-- Opening Marker --

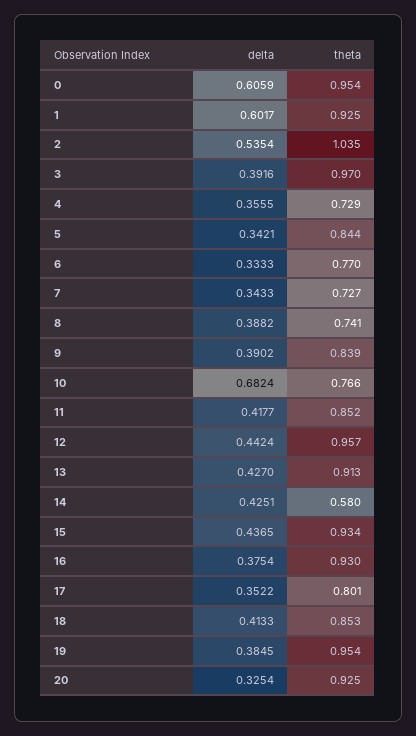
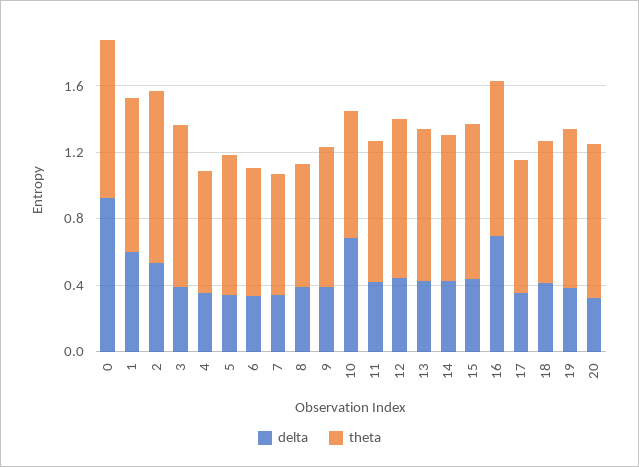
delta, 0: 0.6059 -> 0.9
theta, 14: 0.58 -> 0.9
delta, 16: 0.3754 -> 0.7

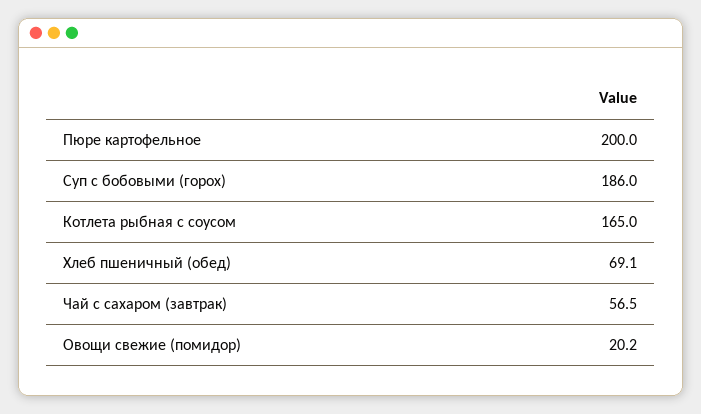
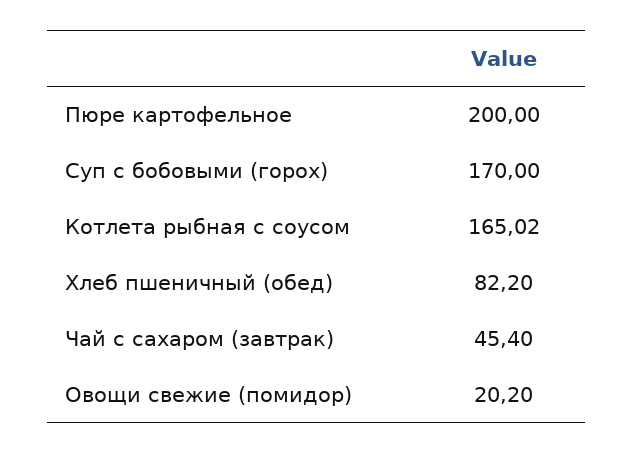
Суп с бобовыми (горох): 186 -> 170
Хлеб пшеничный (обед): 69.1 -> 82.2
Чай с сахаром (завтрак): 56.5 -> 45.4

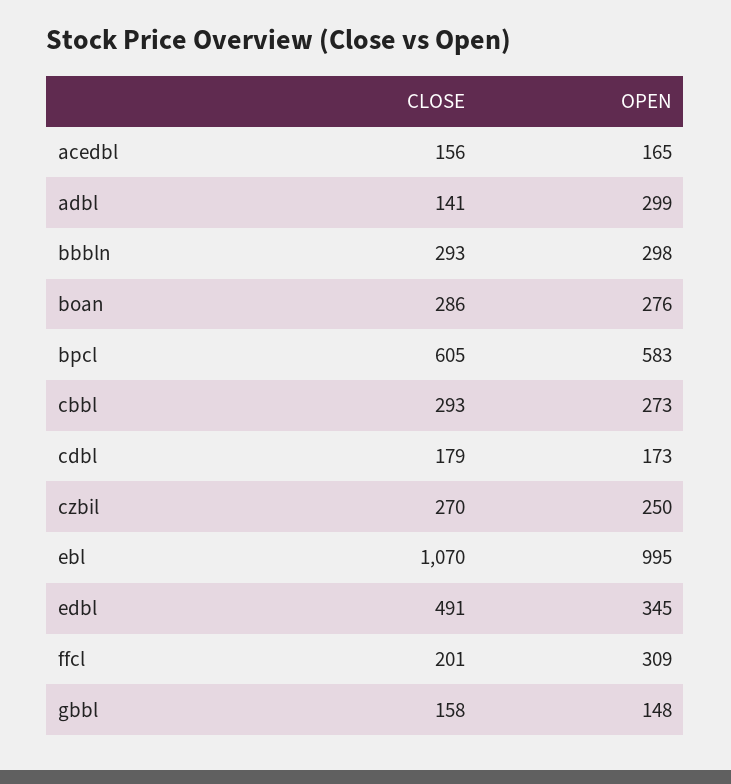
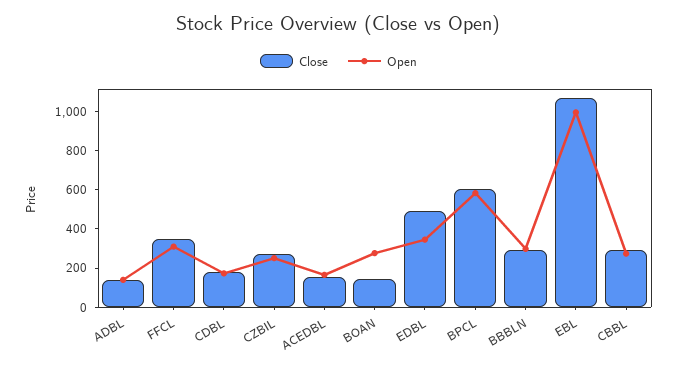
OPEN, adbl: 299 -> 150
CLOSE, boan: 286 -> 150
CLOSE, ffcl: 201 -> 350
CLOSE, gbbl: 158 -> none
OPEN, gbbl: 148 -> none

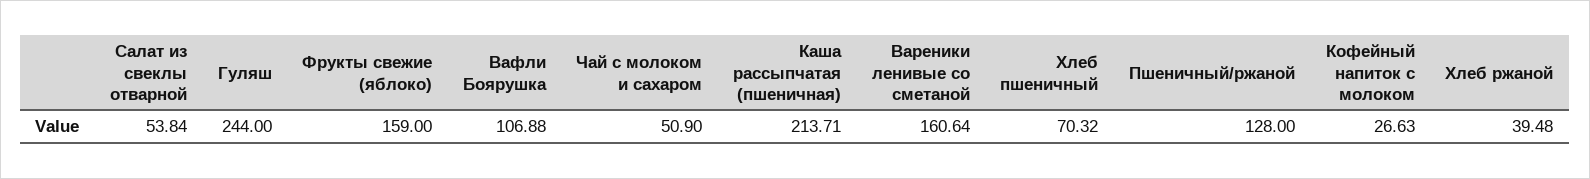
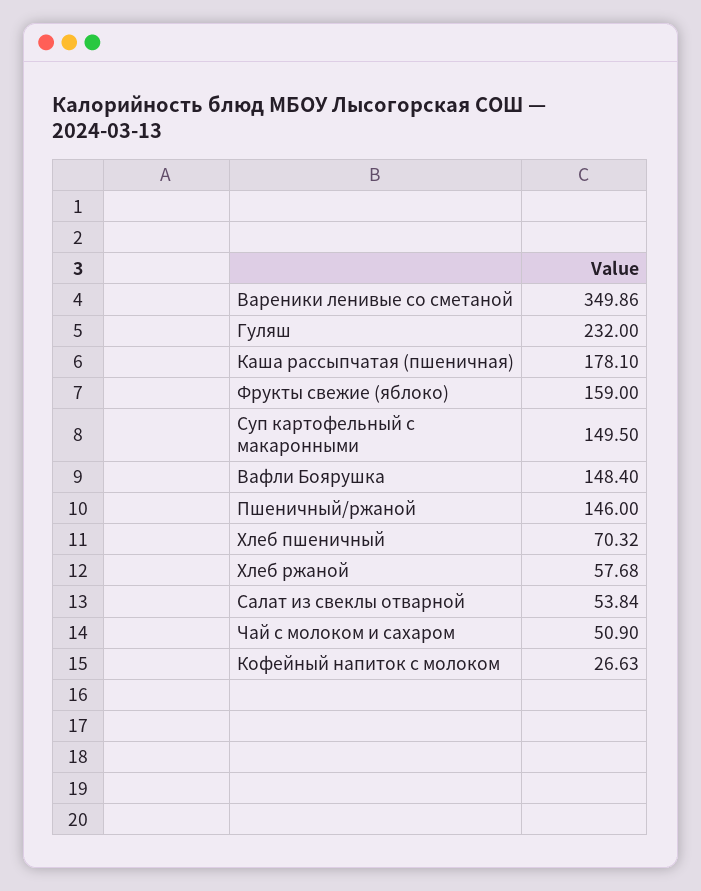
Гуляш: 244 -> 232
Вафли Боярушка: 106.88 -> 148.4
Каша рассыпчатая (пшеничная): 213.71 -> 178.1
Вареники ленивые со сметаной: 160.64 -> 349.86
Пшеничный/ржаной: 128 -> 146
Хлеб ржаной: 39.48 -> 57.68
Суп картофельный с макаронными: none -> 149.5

-- Closing Marker --

* What is expected *
Take the entries shown above and quote them verbatim, passing over the pictures.

* Written response *
delta, 0: 0.6059 -> 0.9
theta, 14: 0.58 -> 0.9
delta, 16: 0.3754 -> 0.7

Суп с бобовыми (горох): 186 -> 170
Хлеб пшеничный (обед): 69.1 -> 82.2
Чай с сахаром (завтрак): 56.5 -> 45.4

OPEN, adbl: 299 -> 150
CLOSE, boan: 286 -> 150
CLOSE, ffcl: 201 -> 350
CLOSE, gbbl: 158 -> none
OPEN, gbbl: 148 -> none

Гуляш: 244 -> 232
Вафли Боярушка: 106.88 -> 148.4
Каша рассыпчатая (пшеничная): 213.71 -> 178.1
Вареники ленивые со сметаной: 160.64 -> 349.86
Пшеничный/ржаной: 128 -> 146
Хлеб ржаной: 39.48 -> 57.68
Суп картофельный с макаронными: none -> 149.5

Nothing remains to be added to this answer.